This thread is quite old and an answer at this point is most likely useless to the OP. But I've found it interesting and I have free time so I'll answer anyway
Edit: I got confused, the post is quite new, please never mind
So the problem of generating believable roads is not a particularly difficult one, and can be solved on a number of different ways. Actually if anyone is interested I could try to write something that would find road paths.
First lets work on a way to represent your map that favors the solution of this particular problem:
1. Map representation
You have an universe (your map) with discrete units with an associated traversing cost. This cost is a measure of how much time/energy one would spend to cross that particular spot, and would take into account some parameters:
(Fixed)
- Less flat terrain increases the cost.
- Dense vegetation increases the cost.
- Being flooded largely increases the cost.
- Extreme temperatures increase the cost
(Variable, we will take care of this later)
- Its cheaper to go down on the elevation than it is to go up (kinda like a river)
- Staying too long away from civilization increases the cost (road condition tends to deteriorate faster, you are more exposed to dangerous situations and you spend far too long without a place to resupply.
- Fallowing a geographic feature (river, coast, mountain range) is cheaper than not following it.
So a matrix data structure consisting of the numerical cost of traversing that map unit seems a useful representation. You still have to pre-process your map to generate it, and thus decide on:
- Unit size: Should represent the minimum building block of roads, small enough to be considered a road segment. Make it too big and you will have unrealistic road shapes, make it too small and you will have that plus a great computational cost.

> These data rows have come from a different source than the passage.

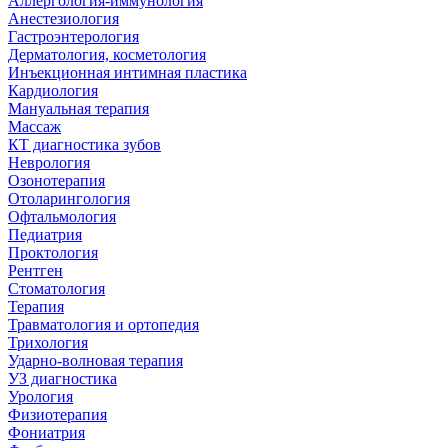
Аллергология-иммунология
Анестезиология
Гастроэнтерология
Дерматология, косметология
Инъекционная интимная пластика
Кардиология
Мануальная терапия
Массаж
КТ диагностика зубов
Неврология
Озонотерапия
Отоларингология
Офтальмология
Педиатрия
Проктология
Рентген
Стоматология
Терапия
Травматология и ортопедия
Трихология
Ударно-волновая терапия
УЗ диагностика
Урология
Физиотерапия
Фониатрия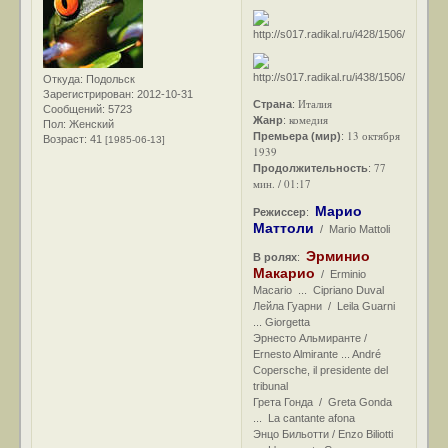
Откуда:
Подольск
Зарегистрирован
: 2012-10-31
Италия
Страна
:
Сообщений:
5723
комедия
Жанр
:
Пол:
Женский
13 октября
Премьера (мир)
:
Возраст:
41
[1985-06-13]
1939
77
Продолжительность
:
мин. / 01:17
Марио
Режиссер
:
Маттоли
/ Mario Mattoli
Эрминио
В ролях
:
Макарио
/ Erminio
Macario ... Cipriano Duval
Лейла Гуарни / Leila Guarni
... Giorgetta
Эрнесто Альмиранте /
Ernesto Almirante ... André
Copersche, il presidente del
tribunal
Грета Гонда / Greta Gonda
... La cantante afona
Энцо Бильотти / Enzo Biliotti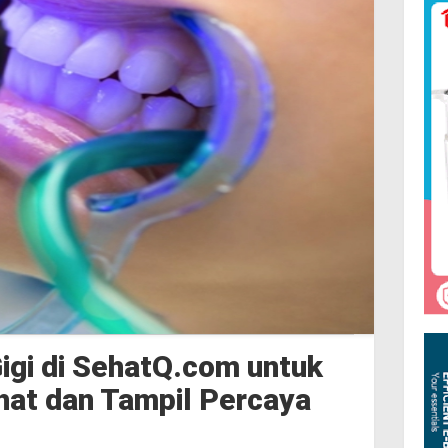
igi di SehatQ.com untuk
hat dan Tampil Percaya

- Traversing cost range: The cost should be an integer to speed up calculations, and range from 1 to N (not 0, because there's no such thing as free traversing on this situation). If N is too big you will have data noise interfering with the actual relevant data and weird random road paths. If N is too small you will ignore the difference between very different road options. At first I think that N=255 is good enough and fits a byte, but some experimentation would revel the right N.
So now we must think a bit about what a road actually is, and why they are built
2. Necessity of roads
A road costs a great deal of money to build, you have to employ (or enslave) a lot of workers and takes a fair amount of time, so it must be worth it. You have roads between points which many people travel frequently, so you clearly have an undirected graph type structure where the vertexes are the destinations and you have weighted edges between them with a numerical value of how many people travel between those places on a given time frame (or any analog measure).

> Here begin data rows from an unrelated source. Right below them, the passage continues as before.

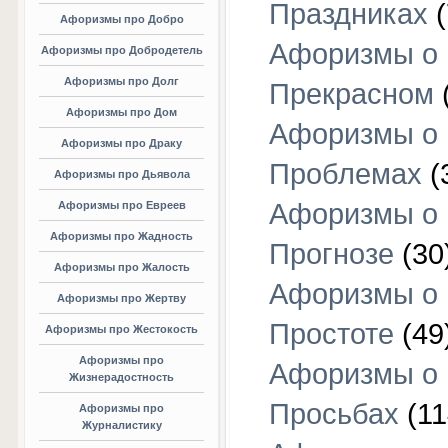
Праздниках
(
Афоризмы про Добро
Афоризмы о
Афоризмы про Добродетель
Афоризмы про Долг
Прекрасном
Афоризмы про Дом
Афоризмы о
Афоризмы про Драку
Проблемах
(
Афоризмы про Дьявола
Афоризмы о
Афоризмы про Евреев
Афоризмы про Жадность
Прогнозе
(30
Афоризмы про Жалость
Афоризмы о
Афоризмы про Жертву
Простоте
(49
Афоризмы про Жестокость
Афоризмы про
Афоризмы о
Жизнерадостность
Просьбах
(11
Афоризмы про
Журналистику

Obviously in order to procede you have to have an idea about the movement of your people. This part largely depend on the kind of data you have, I'll lay out some options:
a) You only have the location of cities, not even population: Okay, so you have three options, assume that everybody travels to every city at the same rate. Or randomly select travel rates based on some distribution (say a normal). Or use some heuristics to give travel priorities (like assuming that coastal cities will be more visited, I don't know)
b) You have the populations: You can work out some better movement heuristics, like:
- Start with an equal (or random but with low variance) small weight on all edges.
- Usually people from neighboring small cities will visit bigger cities (to sell goods, find doctors, buy hard to find stuff etc). So you add a number on the weight of the edges connecting a city bellow a given threshold to the closer city bigger than the given threshold (or some other similar mechanic).
- Usually people from a small city will not travel great distances to another small city without first stopping on a bigger city along the way. So you can reduce the weight on the edges connecting a small city with another small city further then a pre-established distance.
- People from bigger cities will travel to other bigger cities.
- Many more that I cannot think of now.
c) You know something about their actual movement: Great, use that.
Great, now you know your people's road necessity and terrain road cost, now just build!
3. Road building
Now you just have a weighted shortest path problem with a few minor peculiarities, sorta like a TSP. The most well explored problem on earth
There are a number of ways you can go about solving it, on the top of my mind:
- Using Dijkstra or A* (or whatever other algorithm you may like). Will be quite easy, but might generate artificial looking roads.
- Using genetic algorithms to evolve a natural path
- Modelling the problem like the Ant Colony Optimization and spreading your pheromones around.
- Crawling automatons.
- An endless sea of better possibilites.
I'm tired of writing, I will return here with better ideas soon.